Brown & Brown insurance brokerage reported net income increased 20 percent in the second quarter of this year compared to last with a boost in contingent commissions that were above expectations.
The firm said it registered 7 percent organic growth, but capacity remains a difficult challenge on property.
For the quarter, the Daytona Beach, Fla.-based company reported net income rose $7.4 million, from $37 million or 27 cents a share, to $44.4 million or 32 cents a share this year. Revenues increased 13 percent, or $25 million, from $196 million to $221 million.
For the six months, net income increased 18 percent, or $14 million, from $80 million or 57 cents a share, to $94 million or 67 cents a share. Revenues increased 13 percent, or $53.1 million, from $398 million to $451.1 million.
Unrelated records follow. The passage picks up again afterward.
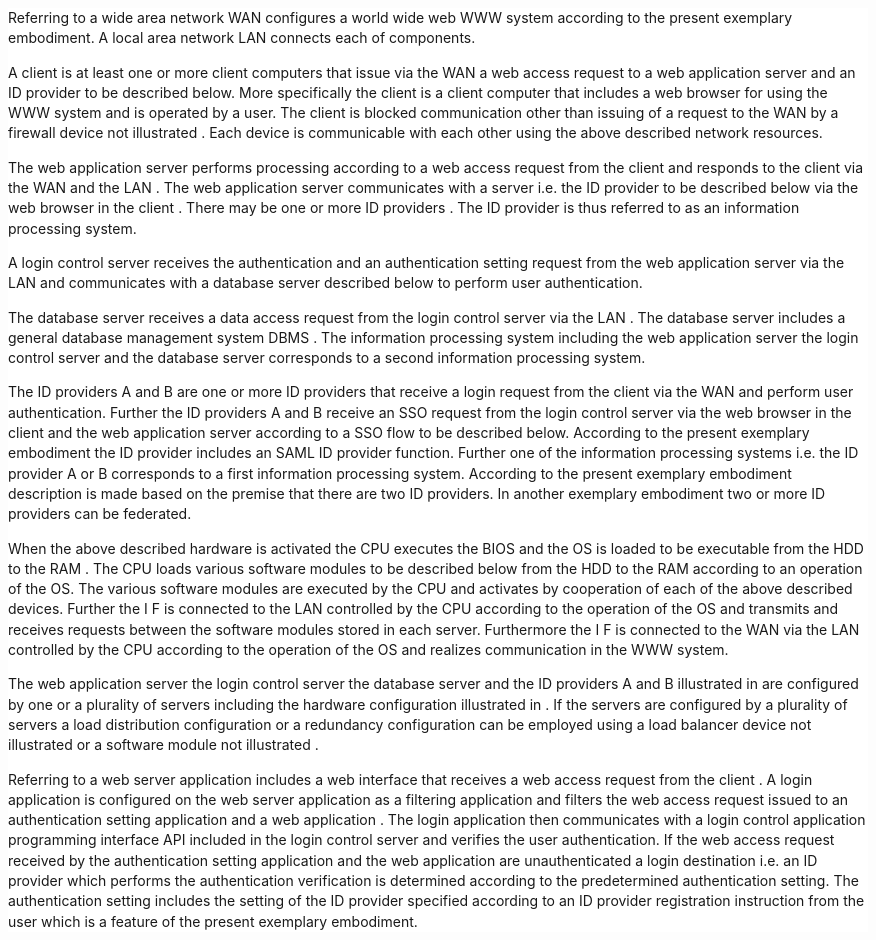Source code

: Referring to a wide area network WAN configures a world wide web WWW system according to the present exemplary embodiment. A local area network LAN connects each of components.

A client is at least one or more client computers that issue via the WAN a web access request to a web application server and an ID provider to be described below. More specifically the client is a client computer that includes a web browser for using the WWW system and is operated by a user. The client is blocked communication other than issuing of a request to the WAN by a firewall device not illustrated . Each device is communicable with each other using the above described network resources.

The web application server performs processing according to a web access request from the client and responds to the client via the WAN and the LAN . The web application server communicates with a server i.e. the ID provider to be described below via the web browser in the client . There may be one or more ID providers . The ID provider is thus referred to as an information processing system.

A login control server receives the authentication and an authentication setting request from the web application server via the LAN and communicates with a database server described below to perform user authentication.

The database server receives a data access request from the login control server via the LAN . The database server includes a general database management system DBMS . The information processing system including the web application server the login control server and the database server corresponds to a second information processing system.

The ID providers A and B are one or more ID providers that receive a login request from the client via the WAN and perform user authentication. Further the ID providers A and B receive an SSO request from the login control server via the web browser in the client and the web application server according to a SSO flow to be described below. According to the present exemplary embodiment the ID provider includes an SAML ID provider function. Further one of the information processing systems i.e. the ID provider A or B corresponds to a first information processing system. According to the present exemplary embodiment description is made based on the premise that there are two ID providers. In another exemplary embodiment two or more ID providers can be federated.

When the above described hardware is activated the CPU executes the BIOS and the OS is loaded to be executable from the HDD to the RAM . The CPU loads various software modules to be described below from the HDD to the RAM according to an operation of the OS. The various software modules are executed by the CPU and activates by cooperation of each of the above described devices. Further the I F is connected to the LAN controlled by the CPU according to the operation of the OS and transmits and receives requests between the software modules stored in each server. Furthermore the I F is connected to the WAN via the LAN controlled by the CPU according to the operation of the OS and realizes communication in the WWW system.

The web application server the login control server the database server and the ID providers A and B illustrated in are configured by one or a plurality of servers including the hardware configuration illustrated in . If the servers are configured by a plurality of servers a load distribution configuration or a redundancy configuration can be employed using a load balancer device not illustrated or a software module not illustrated .

Referring to a web server application includes a web interface that receives a web access request from the client . A login application is configured on the web server application as a filtering application and filters the web access request issued to an authentication setting application and a web application . The login application then communicates with a login control application programming interface API included in the login control server and verifies the user authentication. If the web access request received by the authentication setting application and the web application are unauthenticated a login destination i.e. an ID provider which performs the authentication verification is determined according to the predetermined authentication setting. The authentication setting includes the setting of the ID provider specified according to an ID provider registration instruction from the user which is a feature of the present exemplary embodiment.
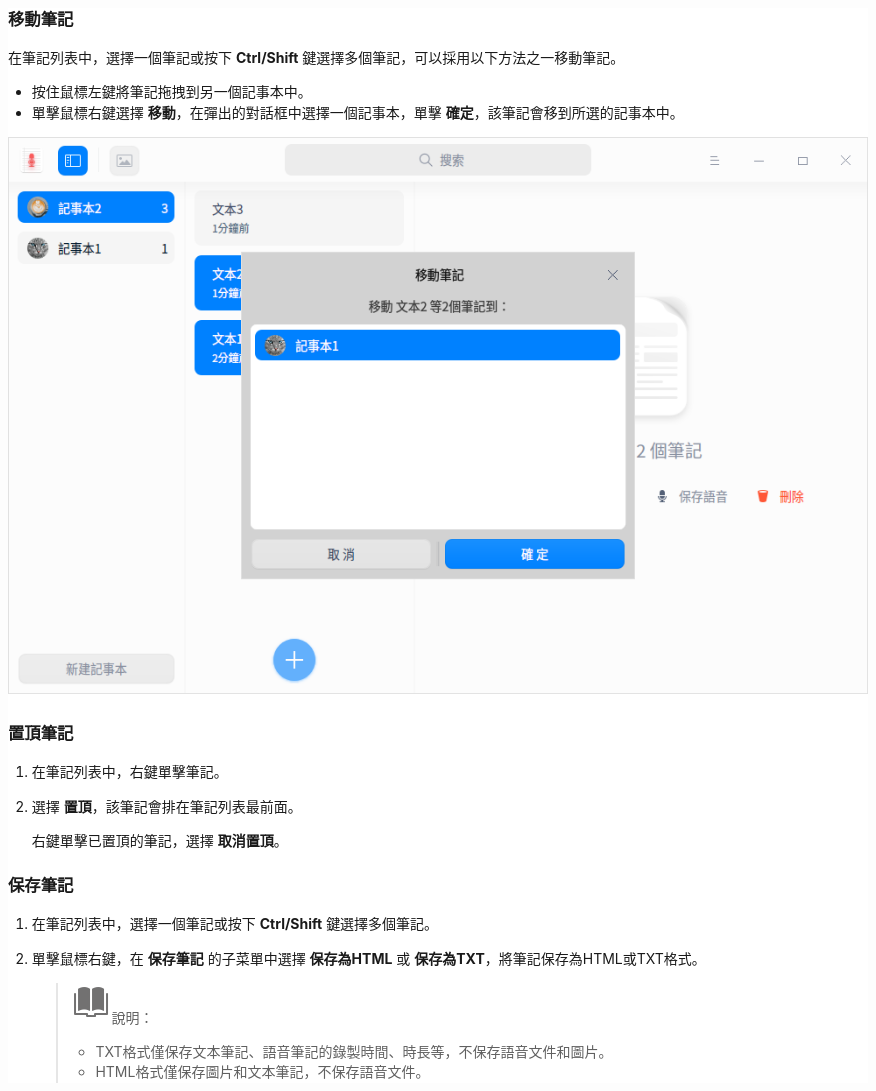 ### 移動筆記

在筆記列表中，選擇一個筆記或按下 **Ctrl/Shift** 鍵選擇多個筆記，可以採用以下方法之一移動筆記。
- 按住鼠標左鍵將筆記拖拽到另一個記事本中。
- 單擊鼠標右鍵選擇 **移動**，在彈出的對話框中選擇一個記事本，單擊 **確定**，該筆記會移到所選的記事本中。

![move](fig/move.png)

### 置頂筆記

1. 在筆記列表中，右鍵單擊筆記。
2. 選擇 **置頂**，該筆記會排在筆記列表最前面。

   右鍵單擊已置頂的筆記，選擇 **取消置頂**。

### 保存筆記

1. 在筆記列表中，選擇一個筆記或按下 **Ctrl/Shift** 鍵選擇多個筆記。
2. 單擊鼠標右鍵，在 **保存筆記** 的子菜單中選擇 **保存為HTML** 或 **保存為TXT**，將筆記保存為HTML或TXT格式。

   >![notes](../common/notes.svg)說明：
   >- TXT格式僅保存文本筆記、語音筆記的錄製時間、時長等，不保存語音文件和圖片。
   >- HTML格式僅保存圖片和文本筆記，不保存語音文件。

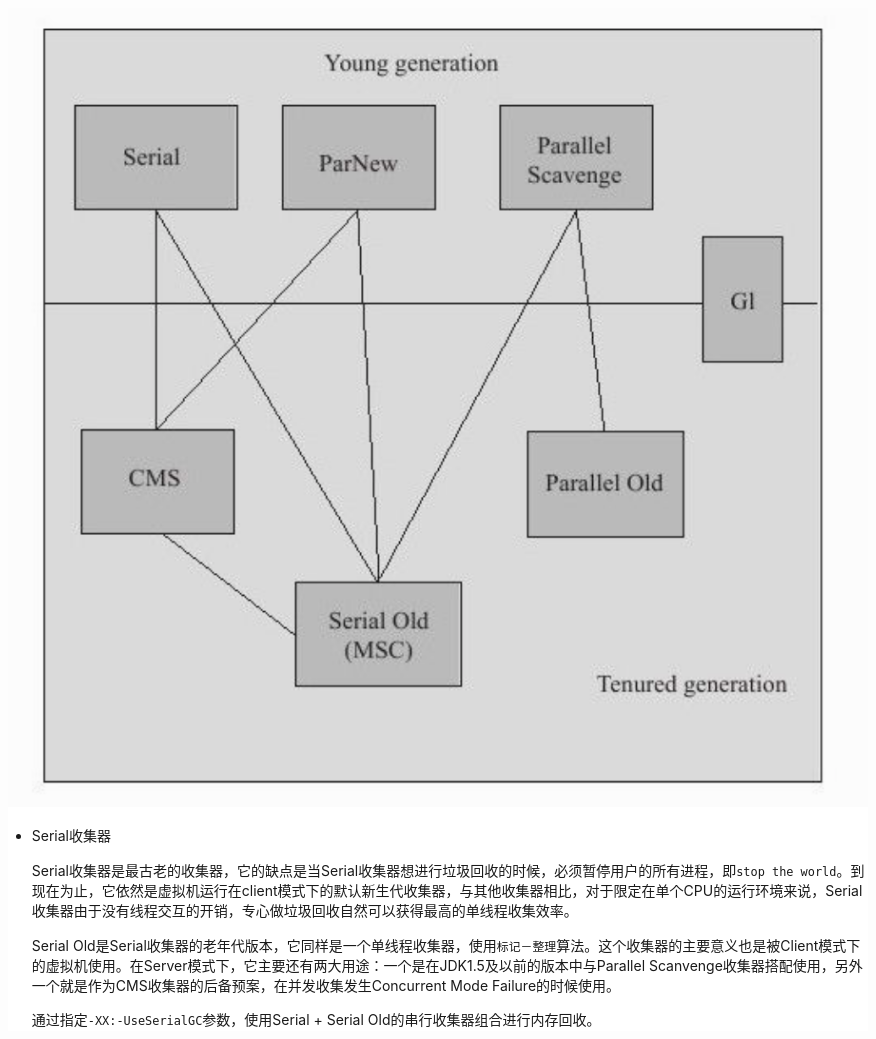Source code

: ![](/images/garbage-collector.png)

- Serial收集器

    Serial收集器是最古老的收集器，它的缺点是当Serial收集器想进行垃圾回收的时候，必须暂停用户的所有进程，即`stop the world`。到现在为止，它依然是虚拟机运行在client模式下的默认新生代收集器，与其他收集器相比，对于限定在单个CPU的运行环境来说，Serial收集器由于没有线程交互的开销，专心做垃圾回收自然可以获得最高的单线程收集效率。

    Serial Old是Serial收集器的老年代版本，它同样是一个单线程收集器，使用`标记－整理`算法。这个收集器的主要意义也是被Client模式下的虚拟机使用。在Server模式下，它主要还有两大用途：一个是在JDK1.5及以前的版本中与Parallel Scanvenge收集器搭配使用，另外一个就是作为CMS收集器的后备预案，在并发收集发生Concurrent Mode Failure的时候使用。

    通过指定`-XX:-UseSerialGC`参数，使用Serial + Serial Old的串行收集器组合进行内存回收。
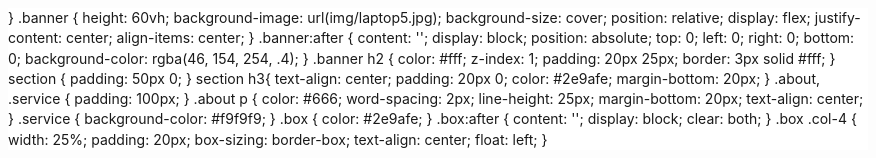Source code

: }
.banner {
	height: 60vh;
	background-image: url(img/laptop5.jpg);
	background-size: cover;
	position: relative;
	display: flex;
	justify-content: center;
	align-items: center;
}
.banner:after {
	content: '';
	display: block;
	position: absolute;
	top: 0;
	left: 0;
	right: 0;
	bottom: 0;
	background-color: rgba(46, 154, 254, .4);
}
.banner h2 {
	color: #fff;
	z-index: 1;
	padding: 20px 25px;
	border: 3px solid #fff;
}
section {
	padding: 50px 0;
}
section h3{
	text-align: center;
	padding: 20px 0;
	color: #2e9afe;
	margin-bottom: 20px;
}
.about,
.service {
	padding: 100px;
}
.about p {
	color: #666;
	word-spacing: 2px;
	line-height: 25px;
	margin-bottom: 20px;
	text-align: center;
}
.service {
	background-color: #f9f9f9;
}
.box {
	color: #2e9afe;
}
.box:after {
	content: '';
	display: block;
	clear: both;
}
.box .col-4 {
	width: 25%;
	padding: 20px;
	box-sizing: border-box;
	text-align: center;
	float: left;
}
Cory T. Walker, senior vice president, treasurer and chief financial officer, said during an analyst's conference call that higher than expected profit sharing contingent commissions in the second quarter in the wholesale and program divisions increased contingent commissions by $600,000 to $4.6 million.
Core commissions and fees, less revenues from acquired companies, grew 7 percent by $12.8 million. Total core commissions and fees stood at $212.8 million for the quarter.
Reflecting on current market conditions, J. Hyatt Brown, chairman and chief executive officer, said, "every new renewal is a challenge" in Florida, and many property accounts are going into the state's residual market Citizens for wind coverage.
He said it has been a struggle to find people to talk to within Citizens to place business because the fund is so inundated.
"It has more business than it can handle," he noted, and added that the broker has found the people to work with.
Some insurers are insuring large homes in certain areas if they have a value of a half-million or more, but capacity remains very tight, Mr. Brown noted. This is the exception, and even long-term customers are not finding a receptive ear from insurers, he added.
The situation is reflected all along the East and Gulf Coasts, he said, as insurers are pulling capacity in hurricane-susceptible areas. On the West Coast, earthquake insurance has risen 100 to 115 percent, he added.
In the search for capacity, the London markets are offering little, stunned by their losses from Hurricane Wilma, said Mr. Brown. Some syndicates are writing small amounts of cover, he noted.
"We are seeing some capacity beginning to creep out of its bunker," Mr. Brown observed, but added that its applications are based on geography.
On the reinsurance side, there could be some easing in capacity there if there are no new hurricanes striking the mainland through the third and fourth quarters, noted Jim W. Henderson, president and chief operating officer. Money is coming into the reinsurance market, but its application is primarily to large accounts, while mid and small markets still are starved.
He emphasized the improving climate of capacity would only continue if there are no new losses from hurricanes.
"Money will continue to come into the market because the returns [would prove to be] extraordinary," said Mr. Henderson.